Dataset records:

____

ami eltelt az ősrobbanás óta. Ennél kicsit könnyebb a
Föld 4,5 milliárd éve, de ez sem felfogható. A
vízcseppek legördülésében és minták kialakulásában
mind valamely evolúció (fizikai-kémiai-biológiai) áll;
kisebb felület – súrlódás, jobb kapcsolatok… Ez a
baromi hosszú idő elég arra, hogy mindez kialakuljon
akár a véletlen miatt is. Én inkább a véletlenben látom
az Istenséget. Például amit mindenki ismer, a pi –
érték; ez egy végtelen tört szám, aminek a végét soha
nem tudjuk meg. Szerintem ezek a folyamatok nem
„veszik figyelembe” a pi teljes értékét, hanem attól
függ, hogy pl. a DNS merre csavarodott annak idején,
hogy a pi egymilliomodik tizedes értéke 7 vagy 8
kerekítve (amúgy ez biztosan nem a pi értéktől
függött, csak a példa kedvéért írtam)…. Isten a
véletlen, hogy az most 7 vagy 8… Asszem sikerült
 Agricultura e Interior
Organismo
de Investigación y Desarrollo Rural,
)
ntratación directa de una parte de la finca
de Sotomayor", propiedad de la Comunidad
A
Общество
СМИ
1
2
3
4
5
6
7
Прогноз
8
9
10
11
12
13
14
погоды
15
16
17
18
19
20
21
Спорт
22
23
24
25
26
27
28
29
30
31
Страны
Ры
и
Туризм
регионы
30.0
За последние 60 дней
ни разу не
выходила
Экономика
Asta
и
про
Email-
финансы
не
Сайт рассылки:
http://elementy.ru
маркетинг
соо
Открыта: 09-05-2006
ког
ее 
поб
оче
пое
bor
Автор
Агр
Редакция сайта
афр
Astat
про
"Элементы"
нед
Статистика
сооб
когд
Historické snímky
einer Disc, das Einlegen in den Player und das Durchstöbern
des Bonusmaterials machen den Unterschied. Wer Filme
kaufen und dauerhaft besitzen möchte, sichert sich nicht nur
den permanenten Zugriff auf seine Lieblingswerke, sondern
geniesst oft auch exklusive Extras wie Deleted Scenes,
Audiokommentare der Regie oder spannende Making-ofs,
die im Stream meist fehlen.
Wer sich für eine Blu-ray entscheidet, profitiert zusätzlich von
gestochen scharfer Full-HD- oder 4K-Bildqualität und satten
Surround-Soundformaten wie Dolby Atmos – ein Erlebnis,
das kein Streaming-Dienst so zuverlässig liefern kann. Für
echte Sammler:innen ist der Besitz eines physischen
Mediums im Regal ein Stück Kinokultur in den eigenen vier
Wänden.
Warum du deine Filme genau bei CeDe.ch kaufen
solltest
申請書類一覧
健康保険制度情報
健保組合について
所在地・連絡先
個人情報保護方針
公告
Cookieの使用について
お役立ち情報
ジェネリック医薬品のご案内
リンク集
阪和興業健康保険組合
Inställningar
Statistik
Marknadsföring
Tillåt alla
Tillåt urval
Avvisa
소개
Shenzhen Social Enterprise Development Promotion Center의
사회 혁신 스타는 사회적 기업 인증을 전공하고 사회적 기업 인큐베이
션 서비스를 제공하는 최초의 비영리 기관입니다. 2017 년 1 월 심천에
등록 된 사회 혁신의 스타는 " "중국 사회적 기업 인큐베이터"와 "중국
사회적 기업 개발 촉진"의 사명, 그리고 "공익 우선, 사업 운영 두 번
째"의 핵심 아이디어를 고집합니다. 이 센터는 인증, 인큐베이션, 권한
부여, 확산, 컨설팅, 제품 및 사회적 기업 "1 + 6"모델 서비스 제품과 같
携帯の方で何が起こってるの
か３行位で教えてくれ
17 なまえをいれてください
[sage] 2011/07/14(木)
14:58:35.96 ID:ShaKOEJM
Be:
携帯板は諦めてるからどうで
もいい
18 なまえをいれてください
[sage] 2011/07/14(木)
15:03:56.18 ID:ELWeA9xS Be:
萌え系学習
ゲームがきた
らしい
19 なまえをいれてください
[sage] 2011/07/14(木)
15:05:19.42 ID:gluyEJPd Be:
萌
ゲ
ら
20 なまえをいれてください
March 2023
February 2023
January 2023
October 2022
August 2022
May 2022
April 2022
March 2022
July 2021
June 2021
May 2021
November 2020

____

Render every line of the data above as a numbered list, leaving out any blank lines.

1. ami eltelt az ősrobbanás óta. Ennél kicsit könnyebb a
2. Föld 4,5 milliárd éve, de ez sem felfogható. A
3. vízcseppek legördülésében és minták kialakulásában
4. mind valamely evolúció (fizikai-kémiai-biológiai) áll;
5. kisebb felület – súrlódás, jobb kapcsolatok… Ez a
6. baromi hosszú idő elég arra, hogy mindez kialakuljon
7. akár a véletlen miatt is. Én inkább a véletlenben látom
8. az Istenséget. Például amit mindenki ismer, a pi –
9. érték; ez egy végtelen tört szám, aminek a végét soha
10. nem tudjuk meg. Szerintem ezek a folyamatok nem
11. „veszik figyelembe” a pi teljes értékét, hanem attól
12. függ, hogy pl. a DNS merre csavarodott annak idején,
13. hogy a pi egymilliomodik tizedes értéke 7 vagy 8
14. kerekítve (amúgy ez biztosan nem a pi értéktől
15. függött, csak a példa kedvéért írtam)…. Isten a
16. véletlen, hogy az most 7 vagy 8… Asszem sikerült
17.  Agricultura e Interior
18. Organismo
19. de Investigación y Desarrollo Rural,
20. )
21. ntratación directa de una parte de la finca
22. de Sotomayor", propiedad de la Comunidad
23. A
24. Общество
25. СМИ
26. 1
27. 2
28. 3
29. 4
30. 5
31. 6
32. 7
33. Прогноз
34. 8
35. 9
36. 10
37. 11
38. 12
39. 13
40. 14
41. погоды
42. 15
43. 16
44. 17
45. 18
46. 19
47. 20
48. 21
49. Спорт
50. 22
51. 23
52. 24
53. 25
54. 26
55. 27
56. 28
57. 29
58. 30
59. 31
60. Страны
61. Ры
62. и
63. Туризм
64. регионы
65. 30.0
66. За последние 60 дней
67. ни разу не
68. выходила
69. Экономика
70. Asta
71. и
72. про
73. Email-
74. финансы
75. не
76. Сайт рассылки:
77. http://elementy.ru
78. маркетинг
79. соо
80. Открыта: 09-05-2006
81. ког
82. ее 
83. поб
84. оче
85. пое
86. bor
87. Автор
88. Агр
89. Редакция сайта
90. афр
91. Astat
92. про
93. "Элементы"
94. нед
95. Статистика
96. сооб
97. когд
98. Historické snímky
99. einer Disc, das Einlegen in den Player und das Durchstöbern
100. des Bonusmaterials machen den Unterschied. Wer Filme
101. kaufen und dauerhaft besitzen möchte, sichert sich nicht nur
102. den permanenten Zugriff auf seine Lieblingswerke, sondern
103. geniesst oft auch exklusive Extras wie Deleted Scenes,
104. Audiokommentare der Regie oder spannende Making-ofs,
105. die im Stream meist fehlen.
106. Wer sich für eine Blu-ray entscheidet, profitiert zusätzlich von
107. gestochen scharfer Full-HD- oder 4K-Bildqualität und satten
108. Surround-Soundformaten wie Dolby Atmos – ein Erlebnis,
109. das kein Streaming-Dienst so zuverlässig liefern kann. Für
110. echte Sammler:innen ist der Besitz eines physischen
111. Mediums im Regal ein Stück Kinokultur in den eigenen vier
112. Wänden.
113. Warum du deine Filme genau bei CeDe.ch kaufen
114. solltest
115. 申請書類一覧
116. 健康保険制度情報
117. 健保組合について
118. 所在地・連絡先
119. 個人情報保護方針
120. 公告
121. Cookieの使用について
122. お役立ち情報
123. ジェネリック医薬品のご案内
124. リンク集
125. 阪和興業健康保険組合
126. Inställningar
127. Statistik
128. Marknadsföring
129. Tillåt alla
130. Tillåt urval
131. Avvisa
132. 소개
133. Shenzhen Social Enterprise Development Promotion Center의
134. 사회 혁신 스타는 사회적 기업 인증을 전공하고 사회적 기업 인큐베이
135. 션 서비스를 제공하는 최초의 비영리 기관입니다. 2017 년 1 월 심천에
136. 등록 된 사회 혁신의 스타는 " "중국 사회적 기업 인큐베이터"와 "중국
137. 사회적 기업 개발 촉진"의 사명, 그리고 "공익 우선, 사업 운영 두 번
138. 째"의 핵심 아이디어를 고집합니다. 이 센터는 인증, 인큐베이션, 권한
139. 부여, 확산, 컨설팅, 제품 및 사회적 기업 "1 + 6"모델 서비스 제품과 같
140. 携帯の方で何が起こってるの
141. か３行位で教えてくれ
142. 17 なまえをいれてください
143. [sage] 2011/07/14(木)
144. 14:58:35.96 ID:ShaKOEJM
145. Be:
146. 携帯板は諦めてるからどうで
147. もいい
148. 18 なまえをいれてください
149. [sage] 2011/07/14(木)
150. 15:03:56.18 ID:ELWeA9xS Be:
151. 萌え系学習
152. ゲームがきた
153. らしい
154. 19 なまえをいれてください
155. [sage] 2011/07/14(木)
156. 15:05:19.42 ID:gluyEJPd Be:
157. 萌
158. ゲ
159. ら
160. 20 なまえをいれてください
161. March 2023
162. February 2023
163. January 2023
164. October 2022
165. August 2022
166. May 2022
167. April 2022
168. March 2022
169. July 2021
170. June 2021
171. May 2021
172. November 2020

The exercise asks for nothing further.